Self-Reported Exposure to Policy and Environmental Influences on Smoking Cessation and Relapse: A 2-Year Longitudinal Population-based Study
Although most smokers want to quit, the long-term success rate of quit attempts remains low; research is needed to understand the policy and environmental influences that can increase the success of cessation efforts. This paper uses regression methods to investigate self-reported exposure to policy and environmental influences on quit attempts, maintenance of a quit attempt for at least 6 months, and relapse in a longitudinal population-based sample, the New York Adult Cohort Survey, followed for 12 months (N = 3,261) and 24 months (N = 1,142). When policy or environmental influence variables were assessed independently of other policy or environmental influence variables, many were significant for at least some of the cessation outcomes.

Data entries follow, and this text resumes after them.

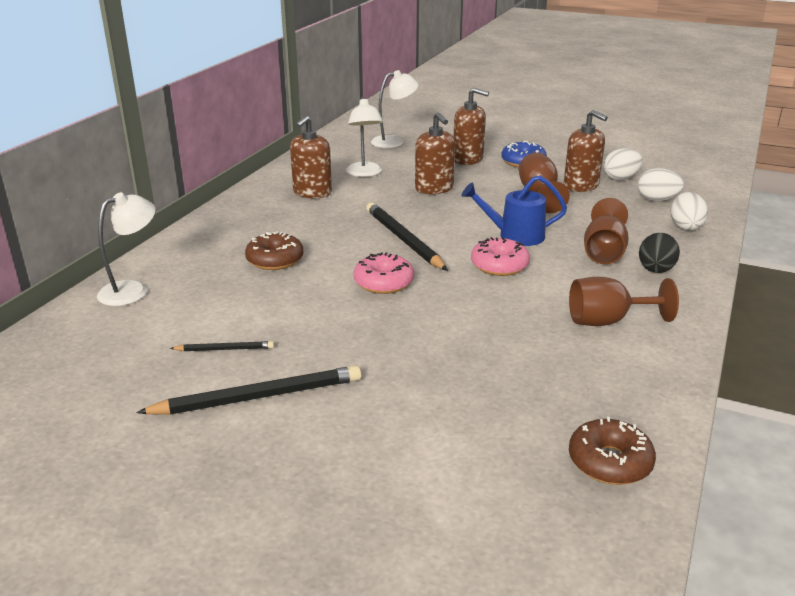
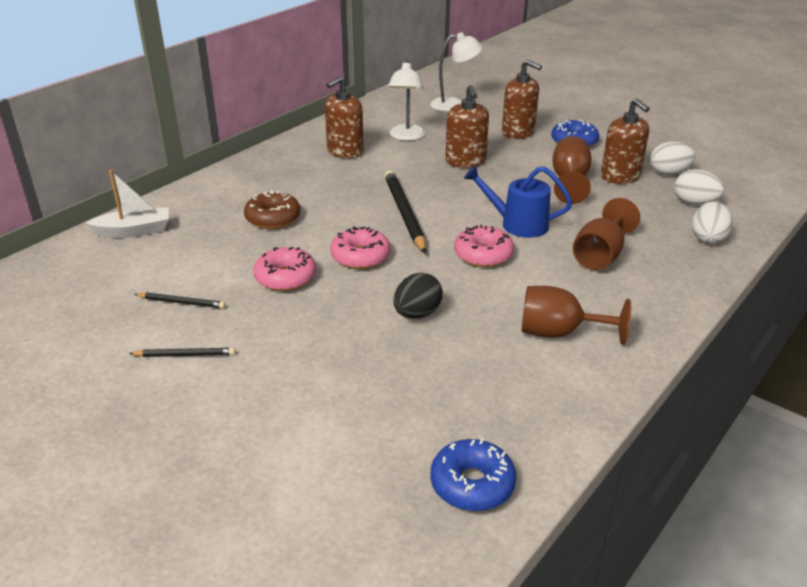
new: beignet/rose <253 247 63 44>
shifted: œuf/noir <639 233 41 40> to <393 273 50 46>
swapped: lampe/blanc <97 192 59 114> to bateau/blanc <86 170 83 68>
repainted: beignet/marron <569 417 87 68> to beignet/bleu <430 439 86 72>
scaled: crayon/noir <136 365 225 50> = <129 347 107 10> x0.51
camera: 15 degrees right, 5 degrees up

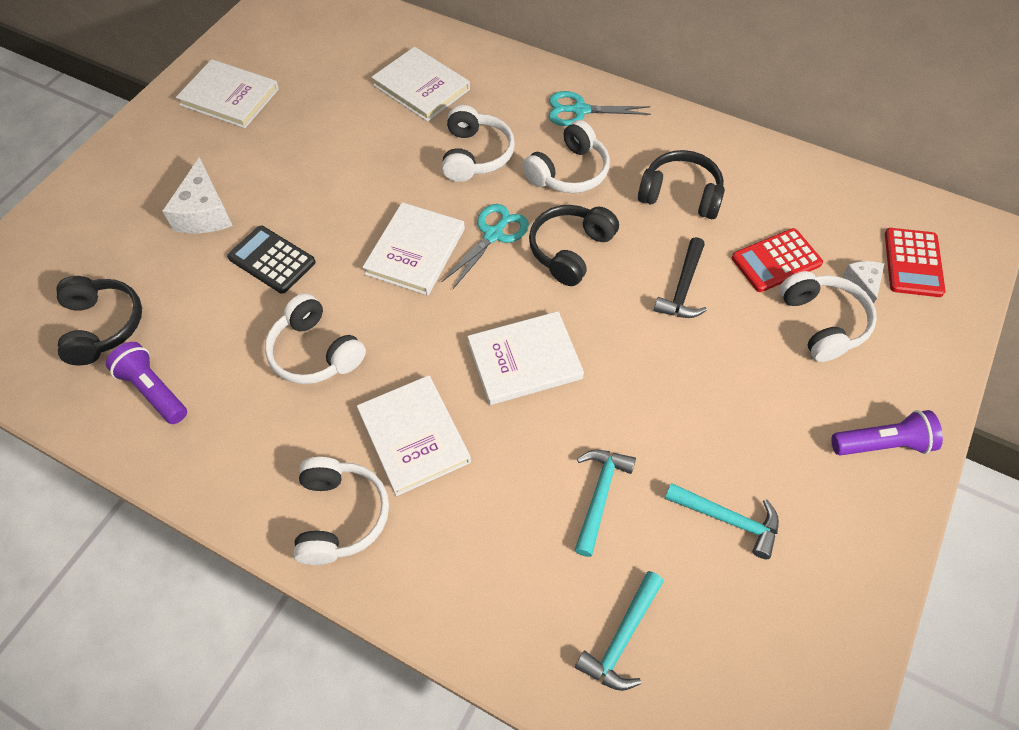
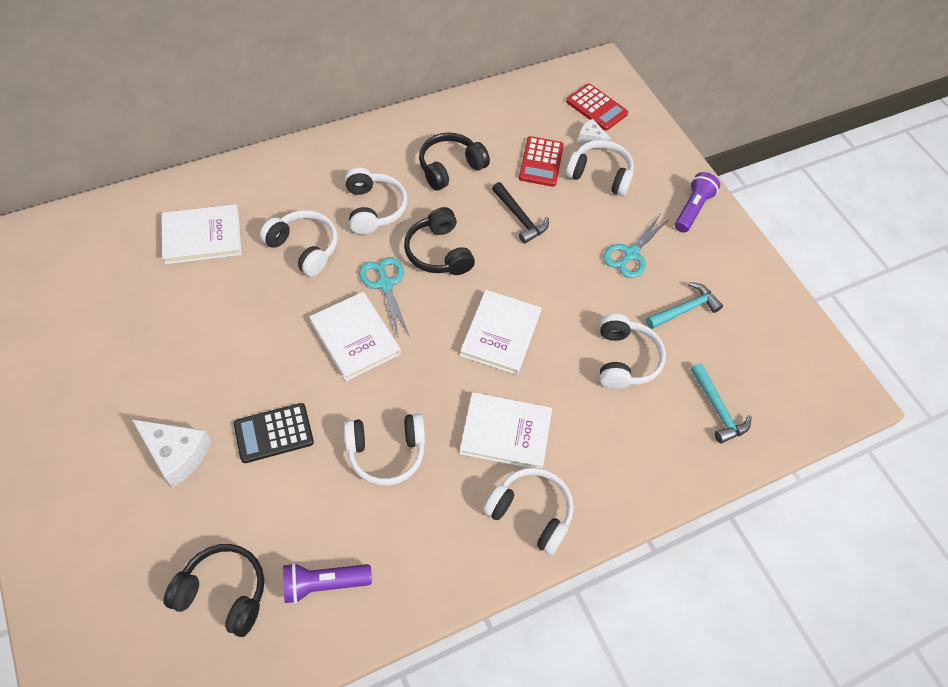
gone: livre/blanc <176 59 103 69>
shifted: ciseaux/turquoise <549 91 102 35> to <603 215 67 63>
swapped: marteau/turquoise <575 450 61 107> to casque audio/blanc <600 314 66 75>
camera: 60 degrees left, 0 degrees up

In the full models that included a full set of policy or environmental influence variables, many significant associations became nonsignificant. A number of policies may have an influence on multiple cessation outcomes. However, the effect varies by cessation outcome, and statistical significance is influenced by model specification
Nonnemaker, J., Hersey, J., Homsi, G., Busey, A., Hyland, A., Juster, H., & Farrelly, M. (2011). Self-Reported Exposure to Policy and Environmental Influences on Smoking Cessation and Relapse: A 2-Year Longitudinal Population-based Study. International Journal of Environmental Research and Public Health, 8(9), 3591-3608.